Sunday, April 22, 2007

Eyes on France

Associated Press Writer Herve Brival in Fort de France, Martinique, contributed to this report:

France began choosing a new president Sunday with millions of voters undecided and millions more voting for the first time, making the selection of two final candidates highly unpredictable.

The successor to Jacques Chirac, ending 12 years as head of state at the close of his second term, will face a large and listless economy and an alienated young Muslim population, among a host of problems.

Only four of the 12 candidates, including conservative front-runner Nicolas Sarkozy and Socialist Segolene Royal, who was No. 2 in polls, had a real chance of making it to a final round of voting May 6. [...]

Sarkozy, blunt, reformist and pro-American, was frightening to many French. Royal presented a smiling, feminist mother-figure. Scholarly farmer's son Francois Bayrou could pull off a surprise win, and the anti-immigrant nationalist Jean-Marie Le Pen was still counting on big support, in hopes of repeating his shock 2002 second-place finish.

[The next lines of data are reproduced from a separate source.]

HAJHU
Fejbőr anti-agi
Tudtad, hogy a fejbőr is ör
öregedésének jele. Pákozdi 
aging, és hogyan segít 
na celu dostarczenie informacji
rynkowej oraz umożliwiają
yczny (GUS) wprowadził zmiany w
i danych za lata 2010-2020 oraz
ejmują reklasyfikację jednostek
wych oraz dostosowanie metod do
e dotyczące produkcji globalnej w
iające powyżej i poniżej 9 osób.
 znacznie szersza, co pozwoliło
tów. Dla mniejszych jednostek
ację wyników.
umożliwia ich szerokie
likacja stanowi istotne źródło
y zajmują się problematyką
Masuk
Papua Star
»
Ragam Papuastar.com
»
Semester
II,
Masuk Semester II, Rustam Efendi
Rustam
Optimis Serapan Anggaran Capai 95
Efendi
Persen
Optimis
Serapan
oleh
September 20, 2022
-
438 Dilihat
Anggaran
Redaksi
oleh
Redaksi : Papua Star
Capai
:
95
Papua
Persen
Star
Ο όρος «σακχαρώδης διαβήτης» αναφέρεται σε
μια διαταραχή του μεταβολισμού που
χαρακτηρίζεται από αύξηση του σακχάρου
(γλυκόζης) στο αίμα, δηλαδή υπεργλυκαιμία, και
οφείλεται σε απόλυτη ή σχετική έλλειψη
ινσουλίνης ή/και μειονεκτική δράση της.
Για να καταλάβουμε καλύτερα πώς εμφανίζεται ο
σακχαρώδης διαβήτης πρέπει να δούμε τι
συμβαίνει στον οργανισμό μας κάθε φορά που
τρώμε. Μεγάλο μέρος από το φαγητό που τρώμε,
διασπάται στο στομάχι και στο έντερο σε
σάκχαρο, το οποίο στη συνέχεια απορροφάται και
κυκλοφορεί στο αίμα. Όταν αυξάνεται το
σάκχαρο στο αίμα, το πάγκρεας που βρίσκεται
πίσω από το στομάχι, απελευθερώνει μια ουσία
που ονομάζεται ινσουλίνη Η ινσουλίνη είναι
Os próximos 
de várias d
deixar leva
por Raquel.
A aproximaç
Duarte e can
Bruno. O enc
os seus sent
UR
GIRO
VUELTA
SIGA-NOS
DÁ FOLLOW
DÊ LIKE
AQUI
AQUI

Sarkozy, long leading in polls, is ready to build a new pro-American French foreign policy, and proudly shook President Bush's hand last year. He talks of a "rupture" with the past, including painful reforms of worker-friendly labor laws to make France more competitive. He has toned down his rhetoric in the campaign, but many predict he will revive it if elected.

Royal said she would never shake Bush's hand without letting him know what she thought of his policies first. She says her France would be different because she would be its first woman president. She has tilted away from some of her Socialist Party's policies, but her economic plan would lean left and reverse some reforms of the Chirac era.

Sarkozy and Royal are both in their 50s, carry iPods and appealed to young voters in Internet campaigns. Both infiltrated the political system from the outside _ Royal as a woman, Sarkozy as the son of a Hungarian immigrant. [...]


I may have to curtail my French bashing. Blogging will be slow.

2 comments:

Anonymous said...

Why stop French bashing at all?

I haven't stopped Blair or Bush bashing myself.

The difference between you and me (am French) is I don't go around getting wildly excited bashing Americans or Brits for their inanities. I focus my ire on Blair, Bush and their key men, the pillocks who have taken the lower moral ground and not the people of Britain or of America.

Steve Burri said...

Heh! Exactly the snooty condescension that I would expect from a Frenchman; Probably a Parisian and a lobbyist or something like that.

In perusing the body of my blogging, when was the last time I bashed the French? Maybe you didn't like the way I praised France for their superior wisdom in the use of nuclear power?

I hope Sarkozy wins, as I believe you also do. Even the possibility marks an apparent change in general French attitude.

Lighten up... it's a joke among friends.